>> Start Data provided

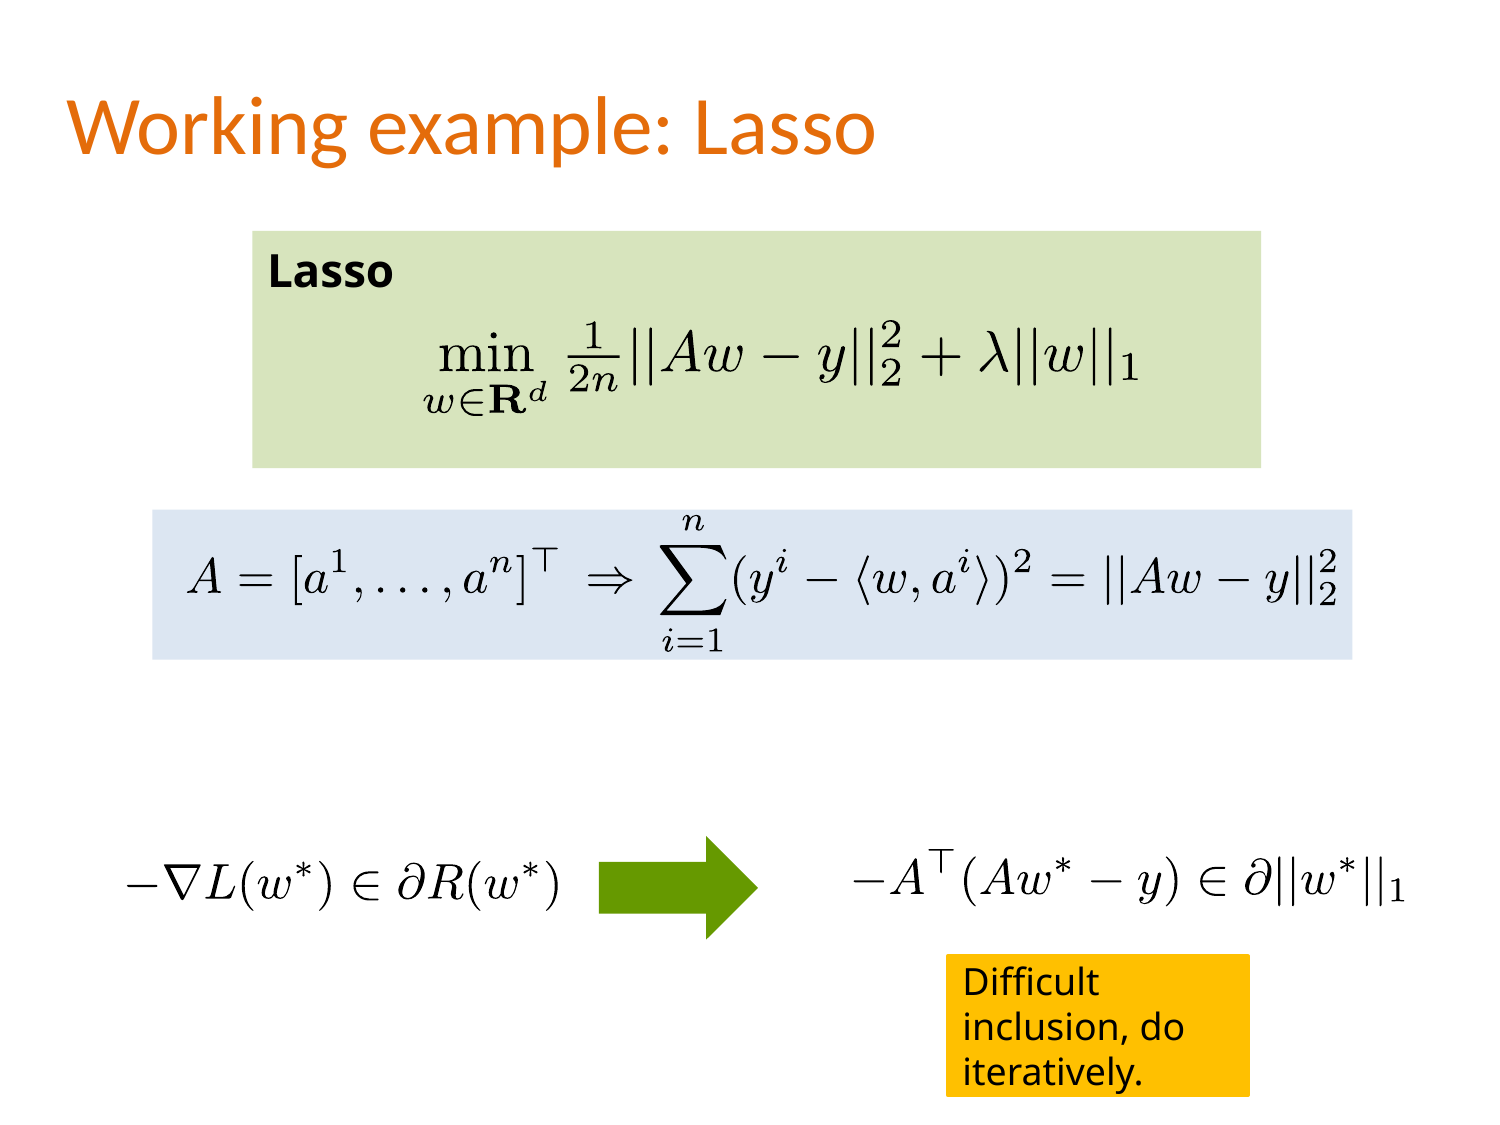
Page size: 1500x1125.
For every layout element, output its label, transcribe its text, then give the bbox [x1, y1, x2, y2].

text_box Difficult inclusion, do iteratively. [947, 956, 1248, 1096]
text_box Lasso [252, 230, 1262, 469]
text_box [122, 860, 563, 911]
text_box [152, 509, 1353, 660]
text_box [849, 849, 1408, 907]
text_box [598, 835, 758, 940]
text_box Working example: Lasso [51, 27, 1432, 215]
text_box [421, 320, 1142, 416]
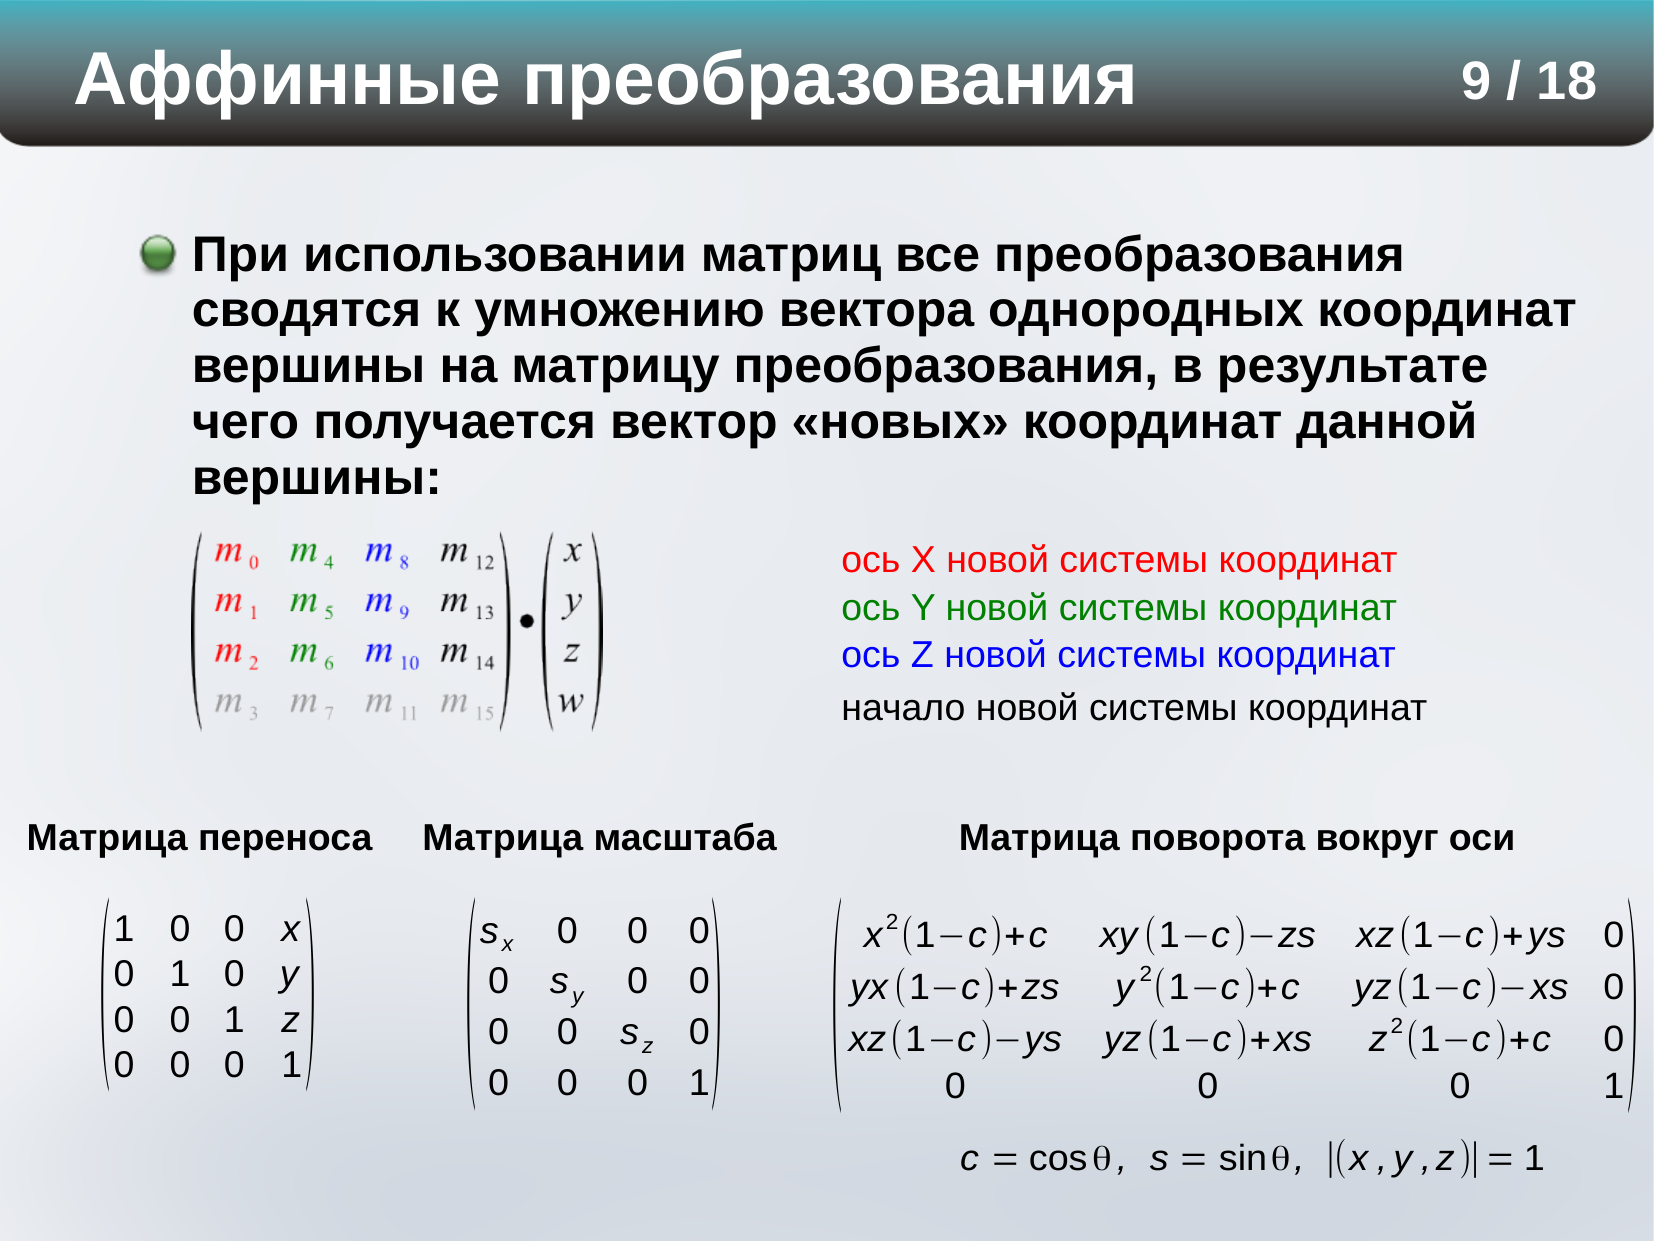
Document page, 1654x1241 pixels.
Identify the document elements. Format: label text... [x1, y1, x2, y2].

text_box Матрица масштаба [407, 809, 798, 866]
chart [459, 895, 731, 1114]
text_box Аффинные преобразования [59, 29, 1418, 129]
chart [93, 895, 324, 1094]
text_box ось Y новой системы координат [826, 578, 1447, 625]
text_box Матрица поворота вокруг оси [921, 809, 1554, 866]
text_box ось Z новой системы координат [826, 625, 1447, 679]
chart [825, 895, 1646, 1117]
text_box начало новой системы координат [826, 679, 1447, 736]
chart [954, 1137, 1552, 1182]
picture [0, 0, 1654, 1241]
text_box ось X новой системы координат [826, 531, 1447, 578]
text_box Матрица переноса [11, 809, 396, 866]
text_box <number> / 18 [1446, 42, 1654, 179]
text_box При использовании матриц все преобразования сводятся к умножению вектора однородных координат вершины на матрицу преобразования, в результате чего получается вектор «новых» координат данной вершины: [118, 218, 1595, 513]
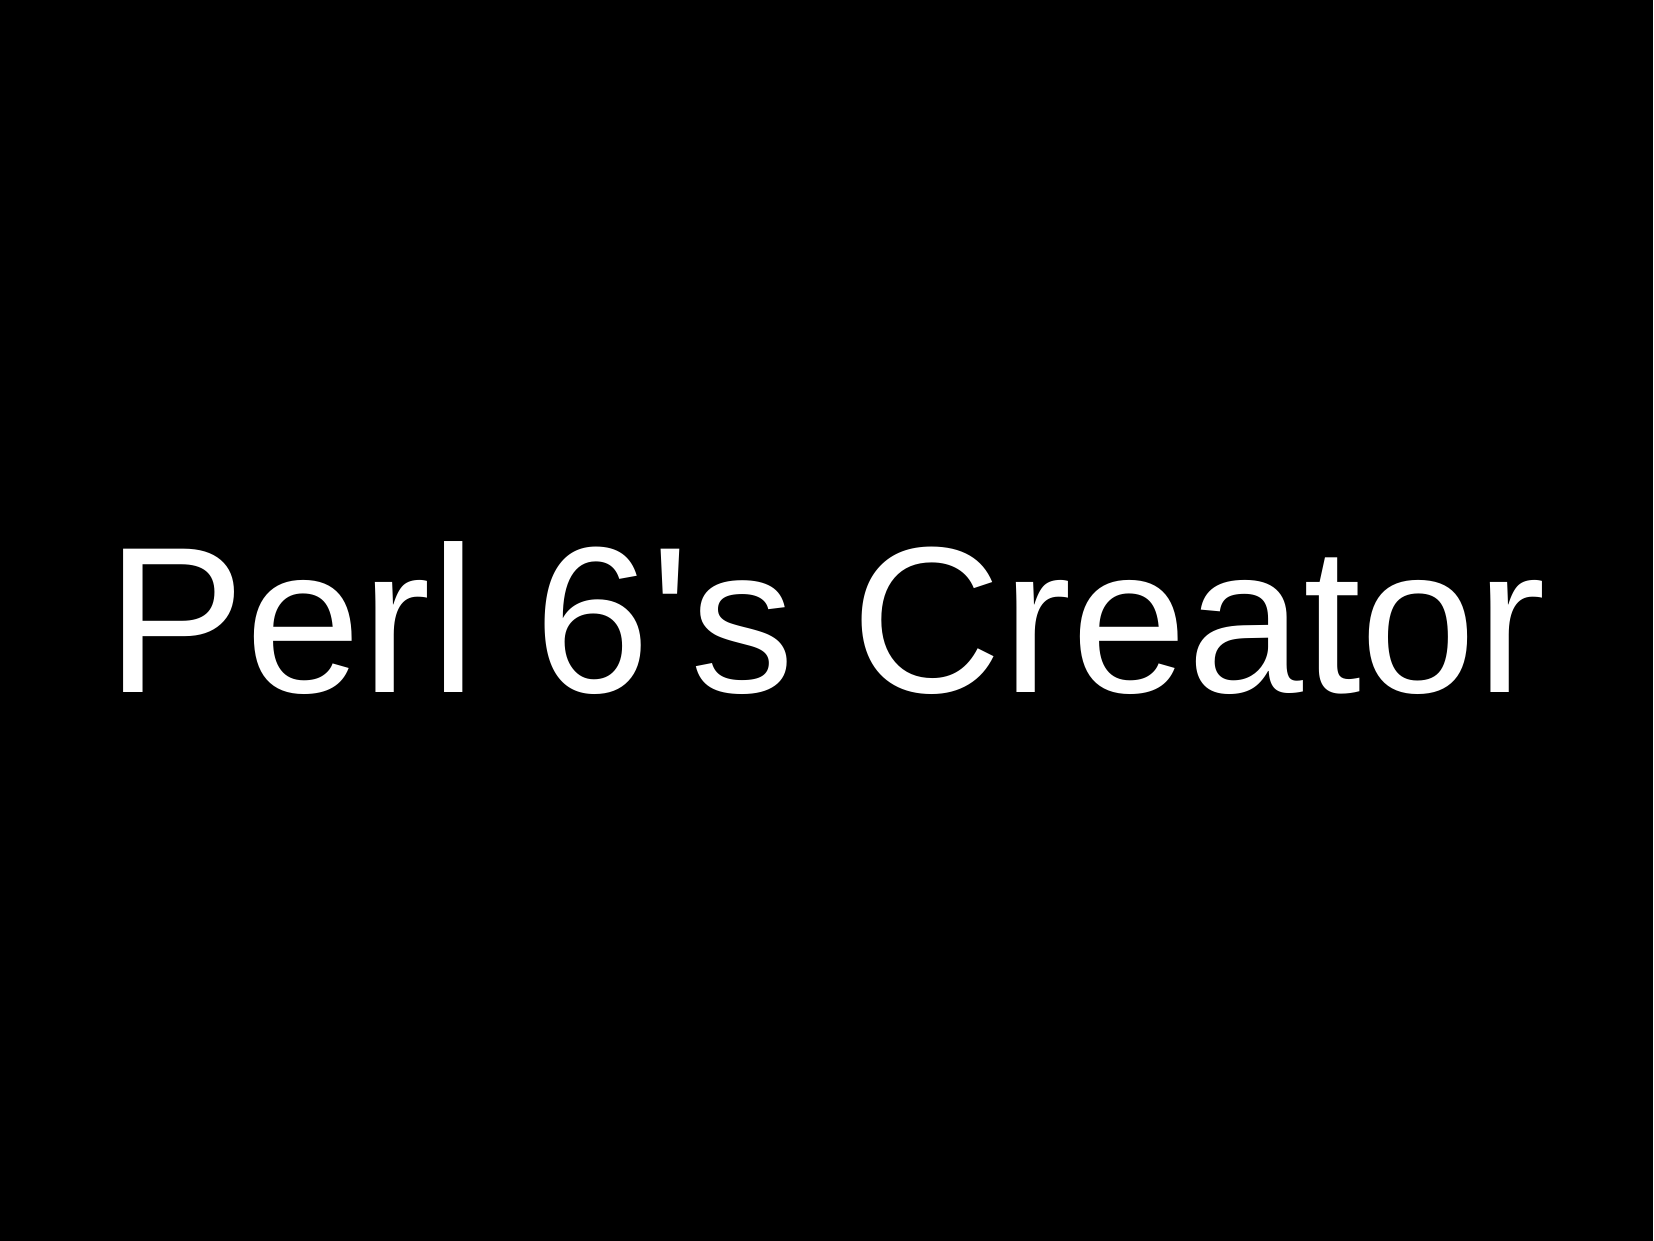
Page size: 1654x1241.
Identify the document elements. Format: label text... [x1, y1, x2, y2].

title Perl 6's Creator [82, 101, 1571, 1140]
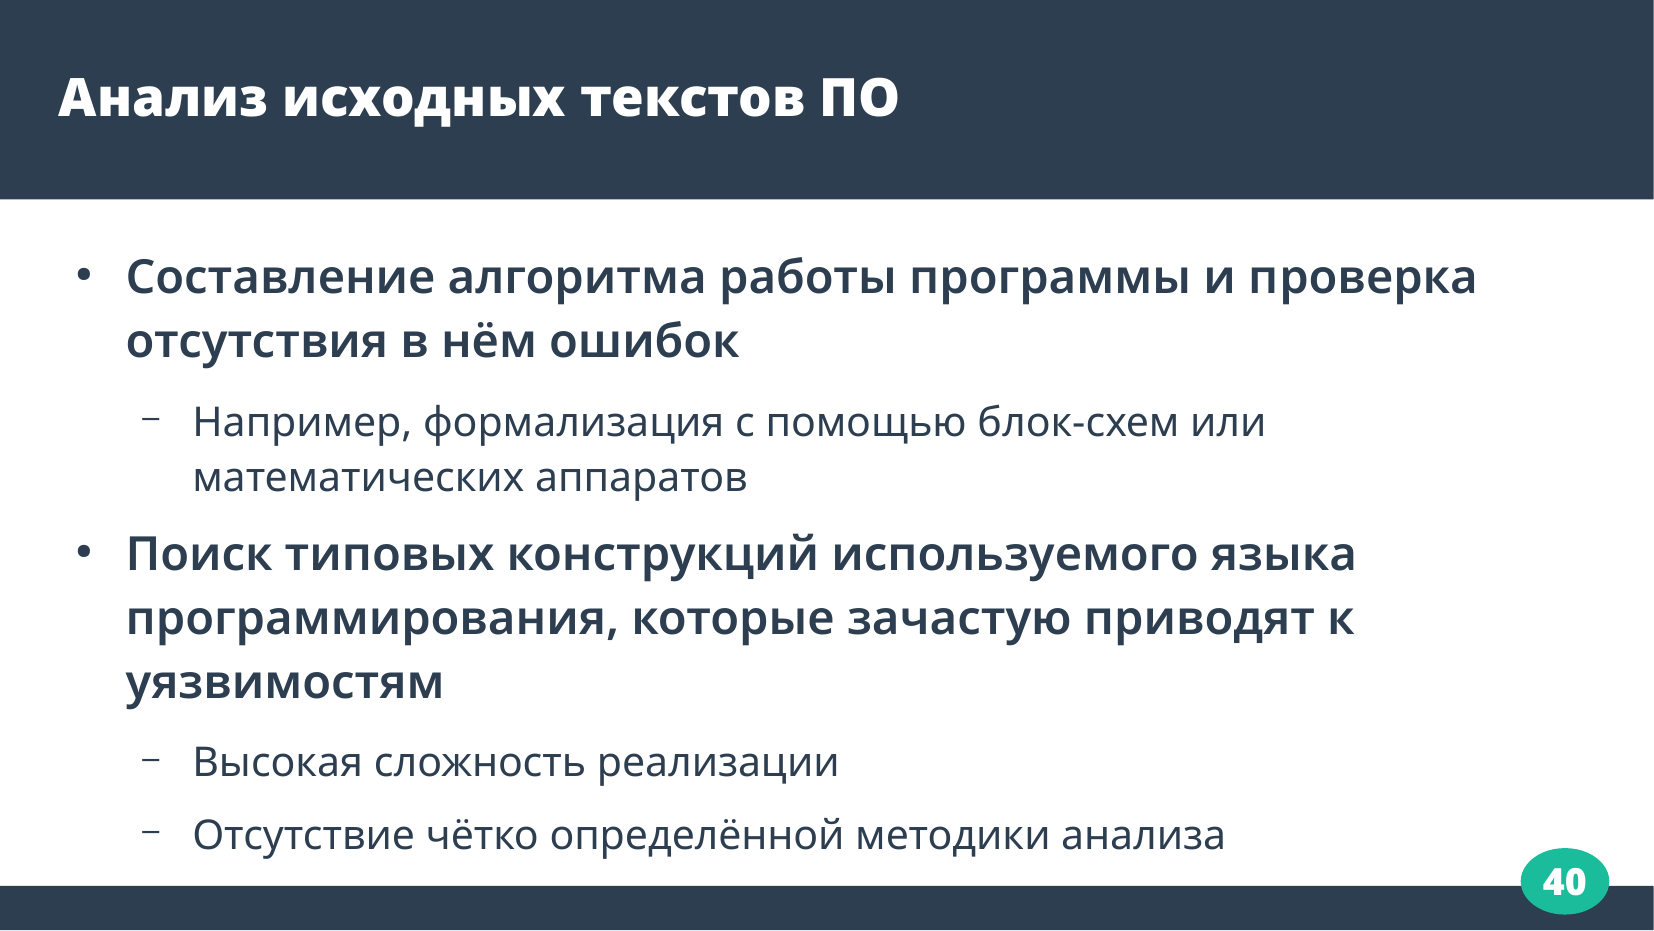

>> End Data provided

_Problem details_: Copy all of the material above word for word and line for line, leaving out the pictures.

_Result_:
Page size: 1500x1125.
For every layout element, output its label, transcribe its text, then give the bbox [x1, y1, x2, y2].

text_box Difficult inclusion, do iteratively. [947, 956, 1248, 1096]
text_box Lasso [252, 230, 1262, 469]
text_box [122, 860, 563, 911]
text_box [152, 509, 1353, 660]
text_box [849, 849, 1408, 907]
text_box [598, 835, 758, 940]
text_box Working example: Lasso [51, 27, 1432, 215]
text_box [421, 320, 1142, 416]
Document page, 1654x1241 pixels.
Identify the document elements. Format: label text... [x1, y1, x2, y2].

text_box Матрица масштаба [407, 809, 798, 866]
chart [459, 895, 731, 1114]
text_box Аффинные преобразования [59, 29, 1418, 129]
chart [93, 895, 324, 1094]
text_box ось Y новой системы координат [826, 578, 1447, 625]
text_box Матрица поворота вокруг оси [921, 809, 1554, 866]
text_box ось Z новой системы координат [826, 625, 1447, 679]
chart [825, 895, 1646, 1117]
text_box начало новой системы координат [826, 679, 1447, 736]
chart [954, 1137, 1552, 1182]
picture [0, 0, 1654, 1241]
text_box ось X новой системы координат [826, 531, 1447, 578]
text_box Матрица переноса [11, 809, 396, 866]
text_box <number> / 18 [1446, 42, 1654, 179]
text_box При использовании матриц все преобразования сводятся к умножению вектора однородных координат вершины на матрицу преобразования, в результате чего получается вектор «новых» координат данной вершины: [118, 218, 1595, 513]
Page size: 1654x1241.
Identify the document elements. Format: label text... [x1, y1, x2, y2].

title Perl 6's Creator [82, 101, 1571, 1140]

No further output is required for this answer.